Trigger finger withdrawl huh ? I actually take the summer of from racing slots. I'm just comming out of my hiatis for the Ohio race. It's a "not to miss" race ya know?

Gonzo


----------



## hartracerman (Jan 9, 2005)

I have boiled all of my aurora chassis and haven't had a problem. I kind of remember someone saying that by doing that it goes back to original form from being yanked out of the mold to early. The aurora plastic has a memory to go back to normal when done this way. So like the factory let it cool first.


----------



## hartracerman (Jan 9, 2005)

I forgot put it in a strainer or something else so it is raised from the bottom of the pan. It can get too hot if you let it stay at the bottom


----------



## LDThomas (Nov 30, 1999)

*Boil away...*

The plastic used by both Aurora and JL/R2/AW can withstand boiling with no problems. They don't melt at 212 degrees F. If someone destroyed a chassis while boiling it, it wasn't the water that caused the problem.

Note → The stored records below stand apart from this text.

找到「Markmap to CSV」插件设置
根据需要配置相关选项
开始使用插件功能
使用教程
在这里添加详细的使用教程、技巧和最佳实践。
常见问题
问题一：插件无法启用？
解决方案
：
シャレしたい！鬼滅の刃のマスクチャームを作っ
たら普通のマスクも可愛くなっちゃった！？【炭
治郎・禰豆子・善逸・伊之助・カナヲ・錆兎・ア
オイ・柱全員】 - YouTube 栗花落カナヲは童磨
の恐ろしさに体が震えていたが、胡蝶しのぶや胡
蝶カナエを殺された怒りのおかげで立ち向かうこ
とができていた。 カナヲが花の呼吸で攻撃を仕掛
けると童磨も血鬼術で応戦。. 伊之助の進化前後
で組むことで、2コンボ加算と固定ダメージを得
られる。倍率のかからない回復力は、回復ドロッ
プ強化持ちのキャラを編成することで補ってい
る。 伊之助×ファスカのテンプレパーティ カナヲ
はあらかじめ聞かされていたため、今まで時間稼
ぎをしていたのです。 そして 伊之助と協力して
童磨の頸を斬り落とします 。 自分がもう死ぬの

Those grades of resin have a memory. And boiling them will change that memory. I have been boiling chassis far longer than R/T has had his jig on the market and have yet to lose a single chassis. The key to a successful boil is to boil the chassis for at least 30 minutes (I prefer 45 minutes, just to be sure.) in a hard boil and then turn off the heat. Let the chassis sit in the pan and water while they all cool down to ambient temperature on their own. Don't try to speed up the process with cool water or anything like that. This process removes the old 'memory' and replaces it with the new 'set' that you have given the chassis. I have yet to have a chassis go back to its old shape if I boil it for 30-45 minutes and let it cool in the water. You are simply taking advantage of the physical traits of the plastic resin.

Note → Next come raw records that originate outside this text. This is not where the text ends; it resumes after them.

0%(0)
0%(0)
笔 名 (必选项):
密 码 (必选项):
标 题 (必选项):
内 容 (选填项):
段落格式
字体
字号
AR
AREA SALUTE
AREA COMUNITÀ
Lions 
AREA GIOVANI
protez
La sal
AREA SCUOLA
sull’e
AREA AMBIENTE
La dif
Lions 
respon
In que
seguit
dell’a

You have all seen how Bill Hall is able to reshape a car that has lost a pillar or such. He makes it very clear that you have to get the top back to its proper shape before you worry about replacing the pillar. And once you get it back into shape in a proper fashion, it will stay there. The same concept holds for a chassis.


----------



## Brixmix (Dec 2, 2007)

I agree with Larry I boil chassis for 30 to 40 mins and let it cool down in the water ( 1-2 hrs) and then dry off the chassis and let it sit in the jig for another couple of hrs at room temp. I have had good luck with this and it also kind of rehydrates the plastic and makes it a little more fexiable.

Good tip Larry !!


----------